Auch ein Gesichtspunkt? (Hobby? Barfuß! 2)
Hallo Walter,
ekelt sich Dein Cousin auch, wenn Leute in Flipflops einen Lebensmittelladen betreten? Bezüglich Sicht auf die Füße schirmen die Riemchen ja nur unwesentlich ab. Trägt Dein Cousin auch im Sommer grundsätzlich geschlossene Schuhe? Und wie sieht es mit seiner Frau aus bzl. Fußbekleidung?
Wenn nun, sagen wir einmal, 5 % der Kunden Barfüsser im Lebensmittelladen eklig finden und verabscheuen, was tut der Ladenbesitzer? Vereinzelte und sporadisch auftauchende Barfüsser wird er vermutlich tolerieren.
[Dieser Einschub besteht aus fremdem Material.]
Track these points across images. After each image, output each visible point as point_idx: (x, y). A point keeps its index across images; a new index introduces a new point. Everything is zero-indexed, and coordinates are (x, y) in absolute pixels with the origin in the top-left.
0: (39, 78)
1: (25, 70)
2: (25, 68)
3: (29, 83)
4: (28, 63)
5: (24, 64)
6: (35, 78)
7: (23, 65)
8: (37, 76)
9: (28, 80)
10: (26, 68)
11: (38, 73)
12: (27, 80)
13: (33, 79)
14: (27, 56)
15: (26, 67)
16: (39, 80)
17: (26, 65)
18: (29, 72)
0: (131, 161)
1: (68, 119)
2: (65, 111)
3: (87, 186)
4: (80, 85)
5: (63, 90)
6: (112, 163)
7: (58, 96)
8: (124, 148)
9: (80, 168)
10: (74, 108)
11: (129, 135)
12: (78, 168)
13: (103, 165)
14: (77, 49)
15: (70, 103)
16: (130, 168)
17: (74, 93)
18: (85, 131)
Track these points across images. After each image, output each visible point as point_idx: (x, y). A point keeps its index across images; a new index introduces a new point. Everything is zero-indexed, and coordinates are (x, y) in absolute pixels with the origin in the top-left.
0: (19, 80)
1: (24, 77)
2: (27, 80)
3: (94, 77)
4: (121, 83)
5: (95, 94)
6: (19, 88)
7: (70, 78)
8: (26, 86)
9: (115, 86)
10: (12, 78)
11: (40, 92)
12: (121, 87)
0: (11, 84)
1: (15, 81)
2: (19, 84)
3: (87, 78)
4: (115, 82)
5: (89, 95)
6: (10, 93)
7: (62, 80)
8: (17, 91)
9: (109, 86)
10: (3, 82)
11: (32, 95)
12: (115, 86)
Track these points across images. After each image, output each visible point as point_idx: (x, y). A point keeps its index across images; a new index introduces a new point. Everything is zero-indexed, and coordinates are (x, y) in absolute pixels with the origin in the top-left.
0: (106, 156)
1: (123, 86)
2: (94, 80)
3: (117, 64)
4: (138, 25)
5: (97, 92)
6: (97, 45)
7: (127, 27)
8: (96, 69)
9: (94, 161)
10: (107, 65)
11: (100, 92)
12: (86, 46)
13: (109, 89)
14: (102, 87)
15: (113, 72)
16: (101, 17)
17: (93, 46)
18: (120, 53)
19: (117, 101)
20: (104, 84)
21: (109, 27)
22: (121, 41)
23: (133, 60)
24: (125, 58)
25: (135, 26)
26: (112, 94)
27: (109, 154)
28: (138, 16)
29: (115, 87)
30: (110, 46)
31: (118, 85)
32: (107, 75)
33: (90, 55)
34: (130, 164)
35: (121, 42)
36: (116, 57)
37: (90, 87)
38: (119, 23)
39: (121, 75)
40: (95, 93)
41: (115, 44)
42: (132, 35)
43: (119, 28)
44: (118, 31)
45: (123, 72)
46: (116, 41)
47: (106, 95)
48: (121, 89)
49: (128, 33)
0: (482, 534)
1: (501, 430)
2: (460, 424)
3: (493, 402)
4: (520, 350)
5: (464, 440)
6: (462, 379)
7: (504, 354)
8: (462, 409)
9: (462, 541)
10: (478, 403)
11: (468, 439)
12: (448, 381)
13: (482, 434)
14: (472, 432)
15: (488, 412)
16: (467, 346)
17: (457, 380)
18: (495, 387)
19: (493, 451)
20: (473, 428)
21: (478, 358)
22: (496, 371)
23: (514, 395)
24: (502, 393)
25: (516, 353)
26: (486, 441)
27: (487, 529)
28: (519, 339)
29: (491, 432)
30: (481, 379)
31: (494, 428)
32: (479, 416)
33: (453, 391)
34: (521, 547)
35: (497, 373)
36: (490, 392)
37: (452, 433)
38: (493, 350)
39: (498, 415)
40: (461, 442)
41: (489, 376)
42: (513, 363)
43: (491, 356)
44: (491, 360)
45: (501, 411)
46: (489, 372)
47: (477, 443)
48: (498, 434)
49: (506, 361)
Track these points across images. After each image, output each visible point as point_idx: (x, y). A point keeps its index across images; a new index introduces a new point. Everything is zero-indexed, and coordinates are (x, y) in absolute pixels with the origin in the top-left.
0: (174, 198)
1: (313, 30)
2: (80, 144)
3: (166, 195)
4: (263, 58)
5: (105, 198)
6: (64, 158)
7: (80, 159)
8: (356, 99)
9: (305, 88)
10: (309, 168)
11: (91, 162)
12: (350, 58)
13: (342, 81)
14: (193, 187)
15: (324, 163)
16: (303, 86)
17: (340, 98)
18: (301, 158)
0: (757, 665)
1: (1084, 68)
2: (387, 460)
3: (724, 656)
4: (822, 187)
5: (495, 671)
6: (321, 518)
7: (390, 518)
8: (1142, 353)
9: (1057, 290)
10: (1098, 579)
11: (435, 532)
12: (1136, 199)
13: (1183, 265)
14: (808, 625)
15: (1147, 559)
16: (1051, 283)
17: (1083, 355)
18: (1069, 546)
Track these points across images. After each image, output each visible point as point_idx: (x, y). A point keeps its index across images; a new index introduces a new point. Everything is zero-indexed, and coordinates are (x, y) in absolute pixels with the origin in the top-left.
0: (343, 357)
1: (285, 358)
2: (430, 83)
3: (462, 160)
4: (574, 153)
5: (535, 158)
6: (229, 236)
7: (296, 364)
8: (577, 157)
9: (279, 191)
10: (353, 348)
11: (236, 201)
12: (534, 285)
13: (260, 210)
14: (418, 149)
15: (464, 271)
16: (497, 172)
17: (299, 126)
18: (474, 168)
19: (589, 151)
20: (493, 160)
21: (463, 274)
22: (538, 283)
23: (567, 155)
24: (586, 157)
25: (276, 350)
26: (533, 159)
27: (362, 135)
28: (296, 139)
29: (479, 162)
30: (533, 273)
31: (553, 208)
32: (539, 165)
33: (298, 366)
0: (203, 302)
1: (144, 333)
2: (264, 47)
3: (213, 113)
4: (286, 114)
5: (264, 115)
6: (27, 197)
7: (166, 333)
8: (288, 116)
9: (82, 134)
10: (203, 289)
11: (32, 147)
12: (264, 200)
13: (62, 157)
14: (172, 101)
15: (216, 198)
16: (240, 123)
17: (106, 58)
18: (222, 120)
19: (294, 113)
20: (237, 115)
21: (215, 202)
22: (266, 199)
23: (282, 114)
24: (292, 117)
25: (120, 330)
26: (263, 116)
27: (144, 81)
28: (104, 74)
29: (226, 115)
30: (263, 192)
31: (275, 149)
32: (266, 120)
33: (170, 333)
Was aber, wenn ein Barfüsser immer wieder in den Laden kommt, oder wenn solche gehäuft auftreten?
Vermutlich wird man nie herausfinden, wer ein "Barfußphobiker" ist und wer nicht. Würde es jeder zugeben? Manch einer schämt sich sicher, es zuzugeben. Würde man anonym abstimmen lassen, so würden sich vermutlich mehr melden als Barfußphobiker als wenn man sich vor versammelter Mannschaft als Barfußphobiker meldet. Sicher gibt es gravierende Unterschiede, genauso wie es gravierende Unterschiede zwischen Einbürgerungsentscheiden an der Urne oder öffentlich.
Was Toleranz bzl. "Andersartigem" anbelangt: Absolute Ausnahmefälle (etwa ein vereinzelter bisher unbekannter Barfüßer) wird tatsächlich toleriert. Man nimmt an, daß dieser Mensch möglicherweise auf der Durchreise ist und nicht wieder kommt. Wenn es derselbe Barfüßer öfters kommt, wird sich vielleicht mal jemand melden. Eine Gruppe von Barfüßern wird vielleicht auch toleriert. Und wenn 20 % aller Leute barfuß kommen, dann hat man sich dran gewöhnt, genauso wie man sich an Piercings oder Männer mit Ohrringen gewöhnt hat.
Will er die 5 % Barfussphobiker aus dem Laden hinausekeln lassen oder verscheucht er lieber die Barfüsser? Keine leichte Frage!
Nur ein Ladenbesitzer, der selber ein Barfußphobiker ist, würde Barfüßer verscheuchen. Und wenn er mit Argumenten kommt wie "es haben sich Leute beschwert, daß Sie barfuß waren", dann ist es meistens nur ein Scheinargument. In Wirklichkeit ist er nur zu feige, um seine Barfußphobie zuzugeben.
Bis jetzt habe ich offensichtlich das Glück gehabt, noch nicht auf Ladenbesitzer oder deren Angestellte gestossen zu sein, die diese Überlegung bis zur letzten Konsequenz gemacht haben.
Meistens rechnen die Ladenbesitzer auch und bedienen daher einen Barfüßer genauso wie einen Schuhträger. Es ist schließlich ihr Geld. Je tiefer in der Hierarchie, desto größer wird die Wahrscheinlichkeit, rausgeekelt zu werden. Ein mittlerer Angestellter könnte Intoleranz gegenüber gewissen Kunden auch im Portemonnaie spüren (weniger Bonus). Ein einfacher Türsteher dagegen merkt es nicht im Gehalt. Er bekommt höchstens einen Anschiß, wenn sich der abgewiesene Barfüßer beim Chef beschwert.
Ich habe festgestellt, daß die Toleranz gegenüber Barfüßigkeit (und auch anderen Dingen) von Leuten, die von einem auf legale Weise Geld wollen (Ladenbesitzer, Gastwirte, Tankwarte, Bahnpersonal) größer ist als bei Leuten, die an einem Barfüßer nichts verdienen (andere Kunden im Laden, andere Gäste im Restaurant, Passagiere, Polizisten).